(Text for analysis Opens)
Invesco has boosted its line-up of socially responsible equity funds with the launch of the Invesco MSCI Emerging Markets ESG Universal Screened UCITS ETF.

Invesco’s latest ETF provides broad exposure to emerging markets while tilting to firms with strong and improving ESG profiles.
The fund provides broad emerging markets exposure while screening out companies from non-ESG-friendly industries and tilting towards firms with robust and improving ESG profiles.
It has listed on London Stock Exchange in US dollars (ESEM LN) and pound sterling (ESES LN) and on Xetra in euros (ESGM GY).
Methodology
The ETF tracks the MSCI Emerging Markets ESG Universal Select Business Screens Index using direct physical replication.
The index is derived from the parent MSCI Emerging Markets Index, a preeminent benchmark for large- and mid-cap stock market performance across 26 developing countries.
The methodology first excludes issuers that have faced severe ESG controversies (including UN Global Compact violations) over the last three years, as well as those involved in controversial weapons, conventional weapons, nuclear weapons, oil sands, thermal coal, civilian firearms, recreational cannabis, or tobacco.
Companies that have an MSCI ESG rating of CCC, the lowest ESG rating per MSCI‘s ESG rating scale, are also removed from the selection pool.
(Text for analysis Closes)
(Information given Opens)
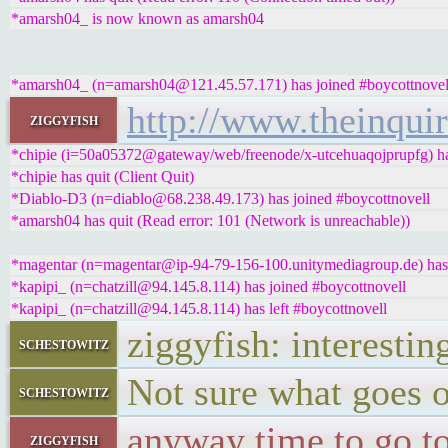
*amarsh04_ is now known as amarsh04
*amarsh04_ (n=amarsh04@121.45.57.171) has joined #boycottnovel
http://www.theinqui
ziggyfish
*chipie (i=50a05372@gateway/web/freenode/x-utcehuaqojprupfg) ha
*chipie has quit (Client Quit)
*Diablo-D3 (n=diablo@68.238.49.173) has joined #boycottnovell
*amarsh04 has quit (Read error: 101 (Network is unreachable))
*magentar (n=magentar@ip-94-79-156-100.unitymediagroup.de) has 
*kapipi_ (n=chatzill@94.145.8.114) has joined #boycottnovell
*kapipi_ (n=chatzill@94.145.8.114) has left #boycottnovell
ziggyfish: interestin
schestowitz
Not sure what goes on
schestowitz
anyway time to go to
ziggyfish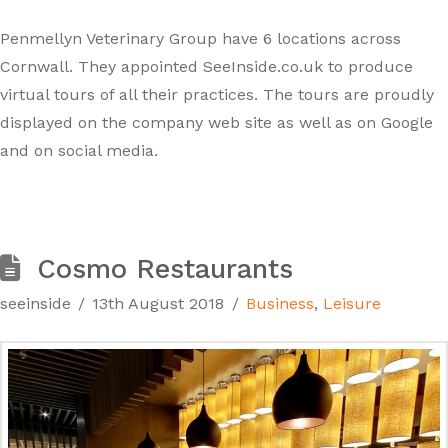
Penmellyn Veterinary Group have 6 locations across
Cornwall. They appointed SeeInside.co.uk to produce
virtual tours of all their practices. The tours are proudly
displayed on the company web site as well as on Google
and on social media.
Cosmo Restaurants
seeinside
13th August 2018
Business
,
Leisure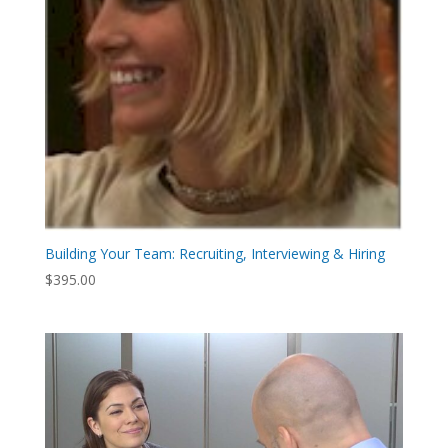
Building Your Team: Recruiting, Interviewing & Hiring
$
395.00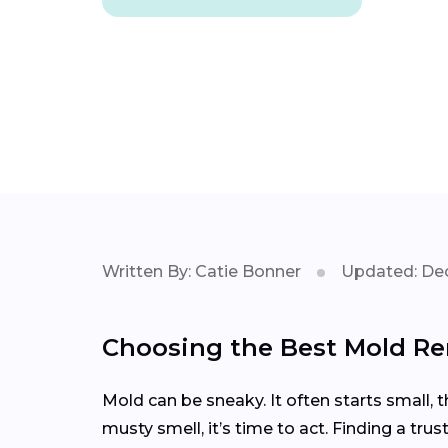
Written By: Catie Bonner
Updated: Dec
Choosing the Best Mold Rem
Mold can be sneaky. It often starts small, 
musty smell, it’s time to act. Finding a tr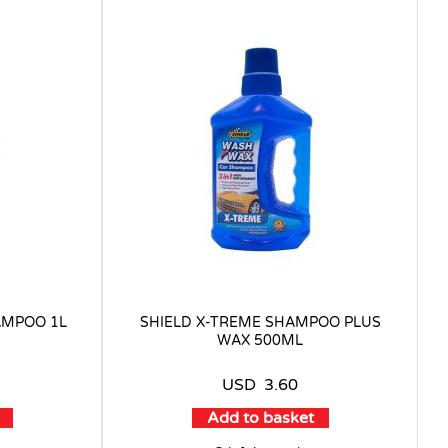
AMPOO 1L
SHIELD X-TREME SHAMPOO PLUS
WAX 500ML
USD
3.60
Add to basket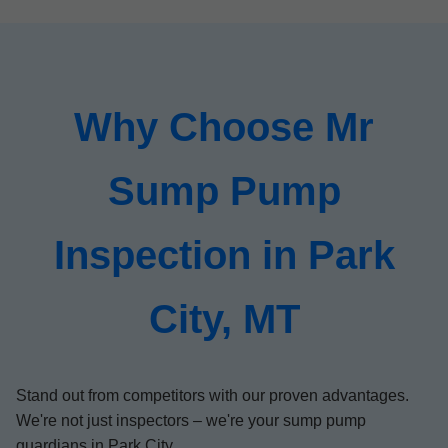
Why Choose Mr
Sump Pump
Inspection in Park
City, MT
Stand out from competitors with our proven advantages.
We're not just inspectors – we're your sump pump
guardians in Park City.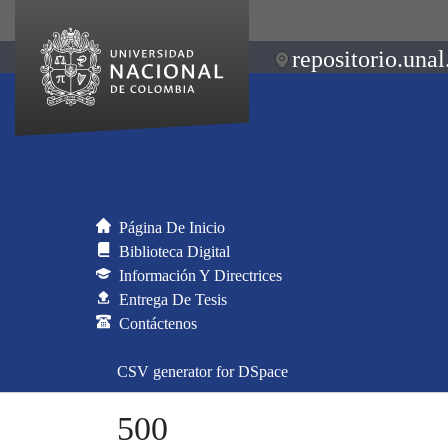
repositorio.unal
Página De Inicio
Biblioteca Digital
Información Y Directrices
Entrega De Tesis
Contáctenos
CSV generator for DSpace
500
(Information given Closes)
What you will do:
a - According to the article on Invesco's emerging markets ESG fund, across how many developing countries does the parent MSCI Emerging Markets Index measure stock market performance?
b - From the article on Invesco's emerging markets ESG fund, reproduce the stretch from "The index is" through "the selection pool.".
c - List every business area whose involvement gets an issuer excluded under the index methodology described in the article on Invesco's emerging markets ESG fund.

Answers to the problems:
a - 26 developing countries.

b -
The index is derived from the parent MSCI Emerging Markets Index, a preeminent benchmark for large- and mid-cap stock market performance across 26 developing countries.
The methodology first excludes issuers that have faced severe ESG controversies (including UN Global Compact violations) over the last three years, as well as those involved in controversial weapons, conventional weapons, nuclear weapons, oil sands, thermal coal, civilian firearms, recreational cannabis, or tobacco.
Companies that have an MSCI ESG rating of CCC, the lowest ESG rating per MSCI‘s ESG rating scale, are also removed from the selection pool.

c -
- Controversial weapons
- Conventional weapons
- Nuclear weapons
- Oil sands
- Thermal coal
- Civilian firearms
- Recreational cannabis
- Tobacco